'''

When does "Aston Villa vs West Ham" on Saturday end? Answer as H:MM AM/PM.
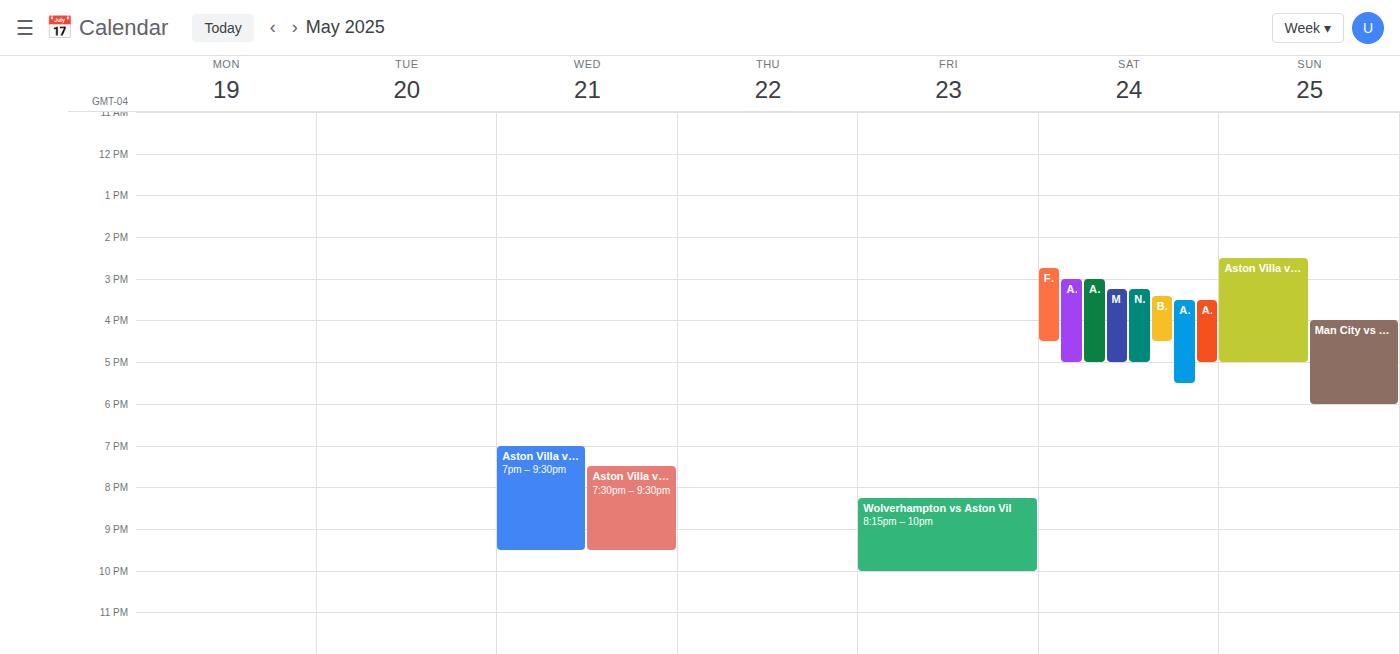
5:00 PM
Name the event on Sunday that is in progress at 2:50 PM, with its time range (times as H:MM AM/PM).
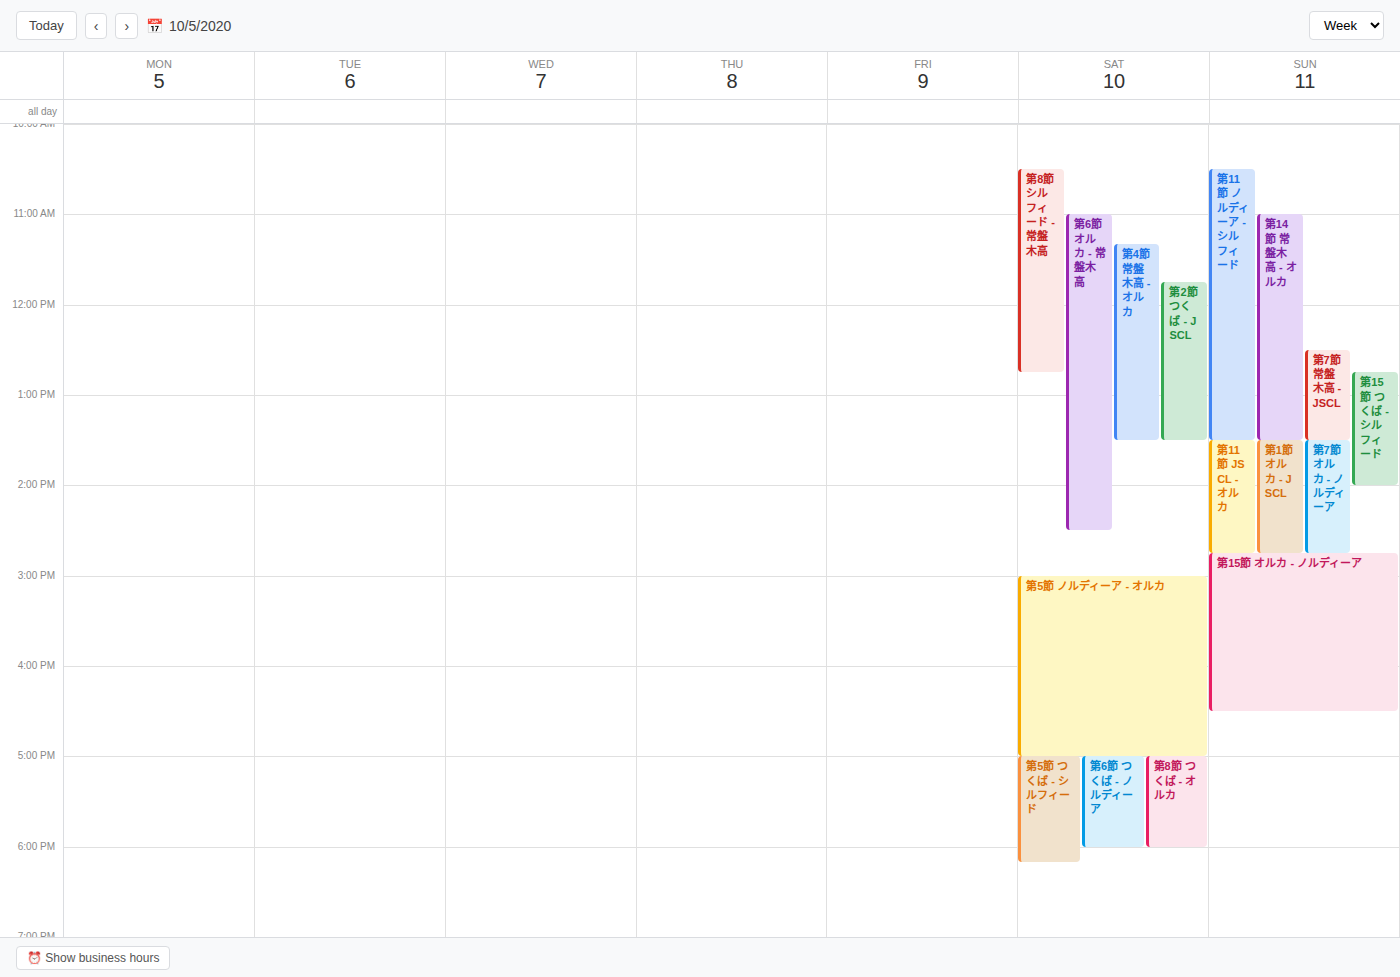
"第15節 オルカ - ノルディーア", 2:45 PM to 4:30 PM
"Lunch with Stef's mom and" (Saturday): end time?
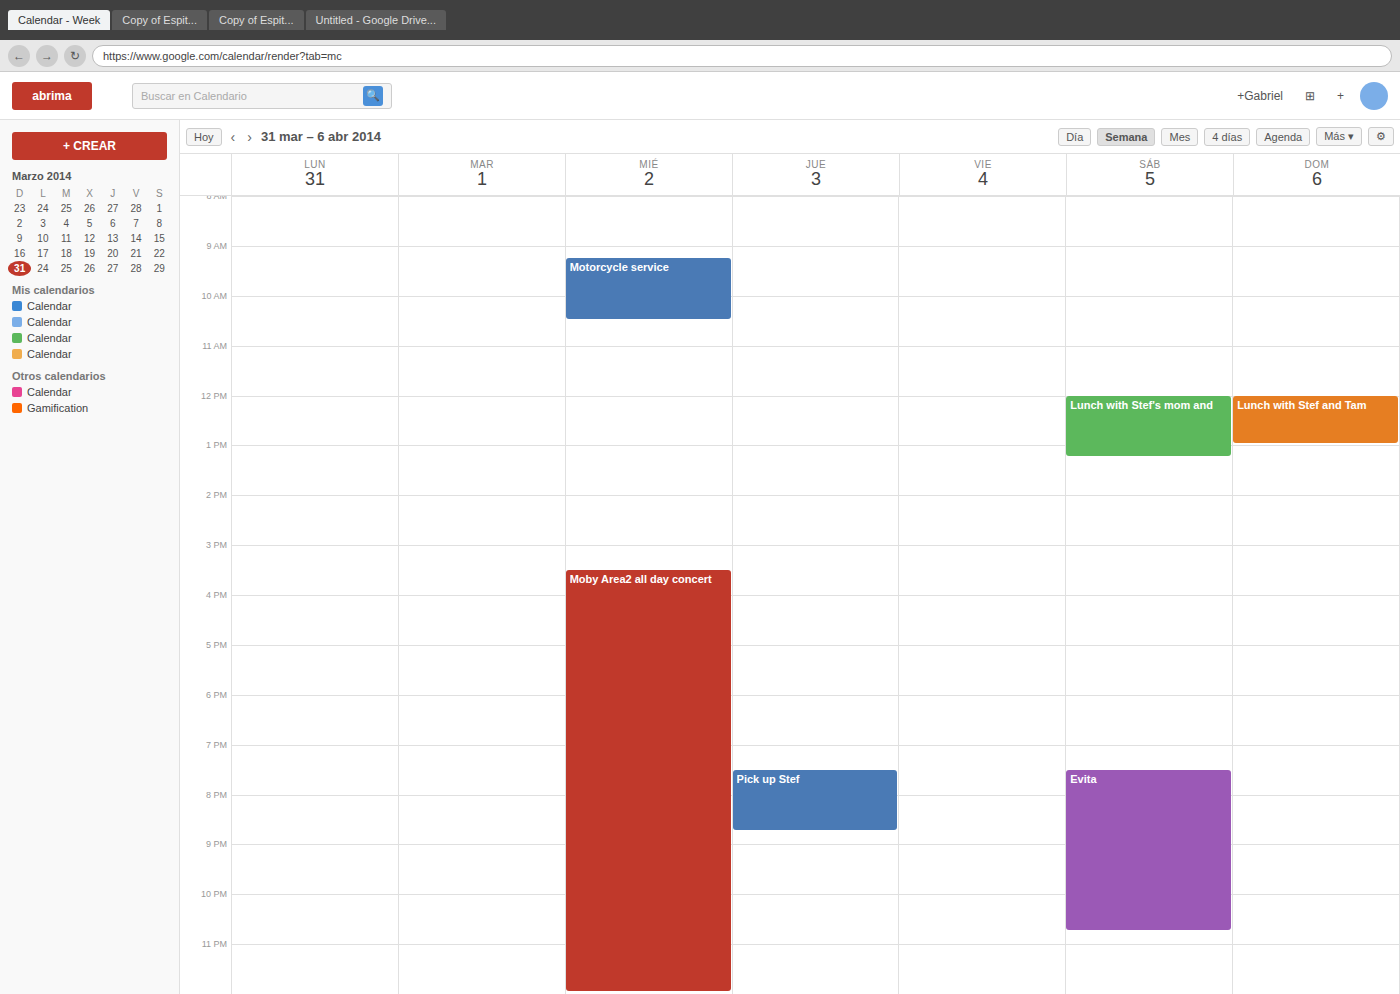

'''

- Aim of the task
Could you retype all of the records above line for line, without changing a character? Leave the pictures out of your copy.

- Full solution
When does "Aston Villa vs West Ham" on Saturday end? Answer as H:MM AM/PM.
5:00 PM
Name the event on Sunday that is in progress at 2:50 PM, with its time range (times as H:MM AM/PM).
"第15節 オルカ - ノルディーア", 2:45 PM to 4:30 PM
"Lunch with Stef's mom and" (Saturday): end time?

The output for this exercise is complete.